(Excerpts from a dataset)
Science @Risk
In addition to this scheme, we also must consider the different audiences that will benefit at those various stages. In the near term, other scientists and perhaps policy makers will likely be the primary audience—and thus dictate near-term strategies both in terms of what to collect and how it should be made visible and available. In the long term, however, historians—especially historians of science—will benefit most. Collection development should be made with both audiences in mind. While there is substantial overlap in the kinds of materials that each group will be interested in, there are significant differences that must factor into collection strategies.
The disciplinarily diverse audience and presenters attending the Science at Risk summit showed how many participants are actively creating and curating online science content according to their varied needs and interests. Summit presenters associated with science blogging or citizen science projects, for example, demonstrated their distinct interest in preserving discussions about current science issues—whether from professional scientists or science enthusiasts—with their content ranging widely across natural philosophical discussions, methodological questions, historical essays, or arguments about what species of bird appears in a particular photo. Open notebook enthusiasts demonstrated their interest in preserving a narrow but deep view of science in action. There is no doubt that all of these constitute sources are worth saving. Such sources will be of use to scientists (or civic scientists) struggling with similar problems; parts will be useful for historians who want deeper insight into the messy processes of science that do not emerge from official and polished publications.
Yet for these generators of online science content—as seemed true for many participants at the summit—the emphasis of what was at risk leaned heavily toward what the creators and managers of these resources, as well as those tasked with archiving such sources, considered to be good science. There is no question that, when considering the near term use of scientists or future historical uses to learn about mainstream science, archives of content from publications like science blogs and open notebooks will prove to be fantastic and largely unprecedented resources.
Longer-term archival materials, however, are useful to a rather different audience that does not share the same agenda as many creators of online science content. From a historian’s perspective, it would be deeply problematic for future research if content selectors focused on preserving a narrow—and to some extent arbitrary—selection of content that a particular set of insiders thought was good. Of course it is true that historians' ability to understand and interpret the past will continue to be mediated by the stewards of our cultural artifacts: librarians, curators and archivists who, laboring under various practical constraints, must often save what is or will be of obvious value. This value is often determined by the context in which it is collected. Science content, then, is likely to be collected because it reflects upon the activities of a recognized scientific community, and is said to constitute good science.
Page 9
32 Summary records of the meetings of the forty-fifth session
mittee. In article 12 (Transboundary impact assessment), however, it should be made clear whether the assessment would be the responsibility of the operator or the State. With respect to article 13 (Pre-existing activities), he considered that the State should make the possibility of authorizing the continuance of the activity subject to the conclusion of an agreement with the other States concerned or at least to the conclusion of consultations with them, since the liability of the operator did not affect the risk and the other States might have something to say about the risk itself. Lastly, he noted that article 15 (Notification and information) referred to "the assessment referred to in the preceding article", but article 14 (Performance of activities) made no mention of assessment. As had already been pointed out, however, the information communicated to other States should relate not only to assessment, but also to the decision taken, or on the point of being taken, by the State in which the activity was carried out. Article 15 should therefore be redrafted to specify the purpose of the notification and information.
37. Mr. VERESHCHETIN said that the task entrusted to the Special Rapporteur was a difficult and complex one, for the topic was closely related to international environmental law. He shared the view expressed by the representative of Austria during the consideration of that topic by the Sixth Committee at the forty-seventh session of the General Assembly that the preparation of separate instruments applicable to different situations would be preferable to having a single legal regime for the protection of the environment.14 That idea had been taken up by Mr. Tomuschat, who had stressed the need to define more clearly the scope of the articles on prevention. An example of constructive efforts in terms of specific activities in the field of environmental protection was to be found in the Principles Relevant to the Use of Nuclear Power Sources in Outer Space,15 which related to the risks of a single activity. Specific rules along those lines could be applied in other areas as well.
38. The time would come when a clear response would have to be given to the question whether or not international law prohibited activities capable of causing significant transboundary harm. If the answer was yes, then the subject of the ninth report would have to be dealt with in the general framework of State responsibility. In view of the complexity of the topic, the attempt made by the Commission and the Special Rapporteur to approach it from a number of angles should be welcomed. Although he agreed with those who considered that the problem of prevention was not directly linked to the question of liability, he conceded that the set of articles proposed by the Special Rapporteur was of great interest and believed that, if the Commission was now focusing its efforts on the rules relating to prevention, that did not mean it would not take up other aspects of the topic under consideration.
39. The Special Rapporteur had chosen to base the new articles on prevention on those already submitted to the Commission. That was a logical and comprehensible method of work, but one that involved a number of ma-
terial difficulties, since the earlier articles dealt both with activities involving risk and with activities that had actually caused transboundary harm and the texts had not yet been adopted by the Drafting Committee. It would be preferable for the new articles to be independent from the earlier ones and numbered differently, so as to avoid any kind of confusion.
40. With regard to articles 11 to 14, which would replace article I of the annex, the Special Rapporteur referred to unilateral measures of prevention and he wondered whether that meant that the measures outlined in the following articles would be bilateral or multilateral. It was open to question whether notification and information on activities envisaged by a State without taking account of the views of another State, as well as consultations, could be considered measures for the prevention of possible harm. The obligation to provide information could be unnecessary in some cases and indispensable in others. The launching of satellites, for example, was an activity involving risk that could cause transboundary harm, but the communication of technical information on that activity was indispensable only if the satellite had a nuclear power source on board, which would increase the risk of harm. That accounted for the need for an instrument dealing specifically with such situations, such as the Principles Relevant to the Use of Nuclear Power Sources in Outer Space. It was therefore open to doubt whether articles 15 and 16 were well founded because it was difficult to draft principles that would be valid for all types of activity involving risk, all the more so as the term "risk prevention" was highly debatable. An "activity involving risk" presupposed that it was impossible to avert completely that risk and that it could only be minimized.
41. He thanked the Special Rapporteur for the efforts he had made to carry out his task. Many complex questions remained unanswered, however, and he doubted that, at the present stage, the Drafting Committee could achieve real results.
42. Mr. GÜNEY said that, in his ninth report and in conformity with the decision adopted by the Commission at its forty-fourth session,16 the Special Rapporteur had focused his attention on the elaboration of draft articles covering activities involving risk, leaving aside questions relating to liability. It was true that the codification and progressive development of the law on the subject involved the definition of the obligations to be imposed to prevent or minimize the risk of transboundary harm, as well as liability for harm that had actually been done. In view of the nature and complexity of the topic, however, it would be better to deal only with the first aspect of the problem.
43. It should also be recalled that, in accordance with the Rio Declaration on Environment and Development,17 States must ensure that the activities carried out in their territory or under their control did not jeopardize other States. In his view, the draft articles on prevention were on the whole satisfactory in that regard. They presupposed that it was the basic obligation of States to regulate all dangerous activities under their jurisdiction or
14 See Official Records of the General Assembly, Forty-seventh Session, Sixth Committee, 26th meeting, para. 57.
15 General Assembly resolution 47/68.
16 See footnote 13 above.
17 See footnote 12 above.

Problem to solve:
Before answering, count every line of the data that holds the word "footnote"; the reply is that number only.

Exercise solution:
2